L’audit qualifie la réponse globale apportée aux adolescents déplacés de non systématique et met en garde contre le risque important que de nombreux jeunes, confrontés à des traumatismes, à l’instabilité et à la perte de leurs liens sociaux, soient marginalisés.

« Face à la situation difficile que vivent les jeunes, les solutions ponctuelles ne suffisent pas », a déclaré Englman.

Les ministères de l’Éducation et des Affaires sociales doivent impérativement définir les rôles respectifs des autorités chargées de l’évacuation et de l’accueil dans la prise en charge des jeunes déplacés, afin d’aider les jeunes en difficulté et d’éviter que d’autres ne rejoignent ce cercle vicieux.

Le rapport du Contrôleur se concluait par une série de demandes pressantes.

Le rapport d’audit a pointé du doigt les ministères défaillants.

Il a exhorté le ministère de l’Éducation à définir, avant toute nouvelle situation d’urgence, les responsabilités précises des autorités chargées de l’évacuation et de l’accueil, à intégrer le financement du transport scolaire aux procédures d’urgence dès le premier jour et à mettre en place un système de données en temps réel permettant de suivre chaque élève déplacé.

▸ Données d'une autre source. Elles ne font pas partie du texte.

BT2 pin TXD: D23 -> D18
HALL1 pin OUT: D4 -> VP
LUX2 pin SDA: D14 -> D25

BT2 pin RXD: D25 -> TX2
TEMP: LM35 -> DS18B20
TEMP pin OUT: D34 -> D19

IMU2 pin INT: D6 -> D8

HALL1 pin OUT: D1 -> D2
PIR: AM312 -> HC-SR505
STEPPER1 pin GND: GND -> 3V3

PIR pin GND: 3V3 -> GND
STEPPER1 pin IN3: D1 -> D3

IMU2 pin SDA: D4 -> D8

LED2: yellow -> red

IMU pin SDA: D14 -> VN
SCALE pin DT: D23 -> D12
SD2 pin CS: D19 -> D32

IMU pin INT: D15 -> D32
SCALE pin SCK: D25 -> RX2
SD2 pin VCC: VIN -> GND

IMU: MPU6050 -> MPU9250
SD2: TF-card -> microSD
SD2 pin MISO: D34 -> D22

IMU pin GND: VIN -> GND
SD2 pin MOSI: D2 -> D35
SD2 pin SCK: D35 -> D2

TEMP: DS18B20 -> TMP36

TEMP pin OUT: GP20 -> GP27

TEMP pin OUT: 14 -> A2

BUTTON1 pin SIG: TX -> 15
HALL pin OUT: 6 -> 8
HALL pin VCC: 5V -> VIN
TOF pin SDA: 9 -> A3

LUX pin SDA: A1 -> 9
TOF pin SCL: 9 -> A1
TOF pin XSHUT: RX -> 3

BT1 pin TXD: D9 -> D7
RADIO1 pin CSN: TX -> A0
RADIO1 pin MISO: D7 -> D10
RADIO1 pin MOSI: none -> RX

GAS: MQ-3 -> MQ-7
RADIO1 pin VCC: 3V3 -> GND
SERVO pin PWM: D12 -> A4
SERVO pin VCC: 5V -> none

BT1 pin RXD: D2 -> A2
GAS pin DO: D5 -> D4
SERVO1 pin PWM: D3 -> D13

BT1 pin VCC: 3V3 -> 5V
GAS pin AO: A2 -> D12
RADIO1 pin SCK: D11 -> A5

Le rapport a également demandé aux responsables d’évaluer le risque de décrochage scolaire parmi les élèves déjà rentrés chez eux et d’élaborer des plans d’intervention ciblés pour ceux qui ont interrompu leur scolarité pendant la période d’évacuation.

Concernant les jeunes à risque, M. Englman a plaidé pour un plan de réhabilitation immédiat et global.

Faute de système de suivi unifié et de contrôle régulier de l’assiduité au sein du ministère de l’Éducation, il est impossible de savoir combien d’élèves déplacés ont définitivement abandonné leurs études.

« L’absentéisme scolaire pendant la période d’évacuation risque de compromettre la poursuite de leurs études, même après leur retour », a averti le rapport.